Chacun fut charmé par leur beauté sauvage et leurs danses envoûtantes. Certains hommes, peu scrupuleux eurent envie de se joindre à elles, et pas seulement pour se trémousser avec elles. Mais un regard jeté au Prince les en dissuada immédiatement : les toucher entraînerait irrémédiablement leur décapitation sur la place publique. Les danseuses du Prince étaient des êtres intouchables et étaient traitées comme des reines. Leur corps était un temple, leur vertu un trésor inviolable. Elles étaient et devaient rester vierges de tout contact répugnant.
Les danses s'enchaînaient pour le plus grand plaisir des invités lorsqu'une des danseuses se détacha du lot. Elle ondulait le bassin au rythme de la musique entraînante tout en se rapprochant du Prince, suivie quelques pas plus loin par ses sœurs. Le Prince leva alors ses yeux azur sur elle et posa la mangue qu'il était en train de goûter. Il s'essuya la bouche d'où dégoulinait du jus orangé du revers de la main. Son regard glissa sur le corps de la belle déesse, remonta jusqu'à son menton camouflé par le voile violet et accrocha ses yeux. S'ensuivit alors une danse sensuelle dont le simple but était de charmer le Prince. Ce dernier se laissa prendre au jeu et se laissa faire. Sentant ce qu'elle voulait faire, il écarta ses jambes croisées pour lui laisser le champ libre. La danseuse enjamba alors ses cuisses fermes et vint bouger ses hanches sans jamais toucher sa peau. Le Prince, charmé, se laissa tenter sous le regard ébahi des convives, qui n'avaient jamais vu une telle scène se produire.

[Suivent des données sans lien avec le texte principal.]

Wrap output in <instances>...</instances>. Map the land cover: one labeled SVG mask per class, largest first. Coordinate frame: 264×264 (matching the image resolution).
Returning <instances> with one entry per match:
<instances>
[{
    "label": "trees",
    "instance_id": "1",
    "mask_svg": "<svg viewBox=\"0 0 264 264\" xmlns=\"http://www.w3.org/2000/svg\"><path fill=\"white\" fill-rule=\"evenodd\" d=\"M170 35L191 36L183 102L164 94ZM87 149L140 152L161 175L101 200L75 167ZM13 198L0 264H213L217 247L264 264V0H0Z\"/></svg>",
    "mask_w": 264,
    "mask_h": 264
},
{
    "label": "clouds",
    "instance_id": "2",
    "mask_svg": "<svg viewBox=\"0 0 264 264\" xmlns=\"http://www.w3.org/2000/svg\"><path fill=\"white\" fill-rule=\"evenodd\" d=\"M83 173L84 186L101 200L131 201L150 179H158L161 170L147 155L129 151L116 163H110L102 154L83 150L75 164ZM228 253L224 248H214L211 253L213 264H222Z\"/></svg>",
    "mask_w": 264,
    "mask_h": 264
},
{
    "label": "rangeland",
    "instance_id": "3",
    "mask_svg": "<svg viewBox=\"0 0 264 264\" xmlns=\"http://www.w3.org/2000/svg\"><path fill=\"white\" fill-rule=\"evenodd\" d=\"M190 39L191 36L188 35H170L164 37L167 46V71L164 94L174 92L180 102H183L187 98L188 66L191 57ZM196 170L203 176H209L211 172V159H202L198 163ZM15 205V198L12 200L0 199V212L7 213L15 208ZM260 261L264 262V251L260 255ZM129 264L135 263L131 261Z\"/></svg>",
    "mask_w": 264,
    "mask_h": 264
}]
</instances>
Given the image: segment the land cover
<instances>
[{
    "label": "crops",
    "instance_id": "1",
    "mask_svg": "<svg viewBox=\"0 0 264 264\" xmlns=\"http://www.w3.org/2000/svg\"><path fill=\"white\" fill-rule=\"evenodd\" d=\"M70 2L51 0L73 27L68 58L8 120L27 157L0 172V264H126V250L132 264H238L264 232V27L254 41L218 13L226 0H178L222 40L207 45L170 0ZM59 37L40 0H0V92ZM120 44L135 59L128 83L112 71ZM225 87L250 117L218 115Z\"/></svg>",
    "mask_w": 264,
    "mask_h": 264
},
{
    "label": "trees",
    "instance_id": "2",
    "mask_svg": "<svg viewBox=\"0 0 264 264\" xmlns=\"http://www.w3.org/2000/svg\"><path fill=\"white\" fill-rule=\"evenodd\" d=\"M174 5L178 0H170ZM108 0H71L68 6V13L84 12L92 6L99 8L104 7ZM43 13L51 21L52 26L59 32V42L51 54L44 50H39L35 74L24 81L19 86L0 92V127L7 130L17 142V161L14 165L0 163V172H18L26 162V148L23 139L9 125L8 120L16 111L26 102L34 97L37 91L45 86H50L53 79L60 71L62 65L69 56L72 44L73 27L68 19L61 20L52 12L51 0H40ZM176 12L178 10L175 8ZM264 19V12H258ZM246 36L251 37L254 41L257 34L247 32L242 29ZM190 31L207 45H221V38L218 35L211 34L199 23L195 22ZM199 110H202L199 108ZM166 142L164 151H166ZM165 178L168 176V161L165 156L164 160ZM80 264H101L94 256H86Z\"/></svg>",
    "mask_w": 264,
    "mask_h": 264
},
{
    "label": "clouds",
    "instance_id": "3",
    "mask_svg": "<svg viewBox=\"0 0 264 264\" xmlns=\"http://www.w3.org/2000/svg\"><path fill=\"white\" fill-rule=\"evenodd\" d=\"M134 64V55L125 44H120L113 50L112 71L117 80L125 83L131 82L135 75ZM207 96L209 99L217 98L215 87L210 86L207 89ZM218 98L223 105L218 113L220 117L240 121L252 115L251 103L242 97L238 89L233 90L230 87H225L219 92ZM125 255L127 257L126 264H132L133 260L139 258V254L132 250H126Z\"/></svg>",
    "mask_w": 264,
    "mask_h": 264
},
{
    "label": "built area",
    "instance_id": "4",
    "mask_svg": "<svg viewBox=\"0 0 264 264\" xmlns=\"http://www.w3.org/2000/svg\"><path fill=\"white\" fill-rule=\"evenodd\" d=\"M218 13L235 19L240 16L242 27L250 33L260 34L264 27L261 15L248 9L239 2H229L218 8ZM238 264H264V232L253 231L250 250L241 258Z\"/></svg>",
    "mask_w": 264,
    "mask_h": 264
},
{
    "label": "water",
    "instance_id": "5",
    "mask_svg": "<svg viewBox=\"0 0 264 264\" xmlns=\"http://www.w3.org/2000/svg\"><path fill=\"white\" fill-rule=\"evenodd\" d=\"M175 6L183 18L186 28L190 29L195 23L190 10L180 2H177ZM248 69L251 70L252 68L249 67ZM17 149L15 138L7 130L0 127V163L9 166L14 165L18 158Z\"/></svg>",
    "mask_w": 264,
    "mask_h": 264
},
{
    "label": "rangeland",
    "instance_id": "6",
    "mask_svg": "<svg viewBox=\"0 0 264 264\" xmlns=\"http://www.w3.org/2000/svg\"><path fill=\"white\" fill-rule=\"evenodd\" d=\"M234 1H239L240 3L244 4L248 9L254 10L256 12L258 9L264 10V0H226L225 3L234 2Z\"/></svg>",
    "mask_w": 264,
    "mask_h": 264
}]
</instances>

Alors que la musique atteignait son apogée et que le Prince était au sommet de l'excitation, son pantalon ne pouvant plus dissimuler son sexe qui se dressait sans aucune honte, la danseuse plongea son regard dans le sien. D'un mouvement de poignet si rapide que personne ne put apercevoir son geste, elle dégaina des voiles de tissus qui la couvraient une dague. Dans le même élan, elle projeta la lame contre la gorge découverte du Prince. Sous les yeux horrifiés des invités et de la garde royale, l’arme perfora la peau ébène du Prince.
Le geste violent de la danseuse détacha le voile qui lui couvrait le visage et au même moment un jet de sang gicla sur son menton. Le Prince eut un hoquet de stupeur, non pas à cause de la blessure mortelle qu'il reçut mais en apercevant les traits masculins de la danseuse.
Elle lui sourit, peu préoccupée que son secret soit percé à jour. Elle ouvrit les lèvres et lâcha dans un souffle ces quelques mots :Elle lui sourit, peu préoccupée que son secret fut percé à jour. Elle ouvrit les lèvres et lâcha dans un souffle ces quelques mots :
— Vä sha Enfier, sandtra dei raisfja Prishka.*
* Va en Enfer, Prince du royaume des Sables.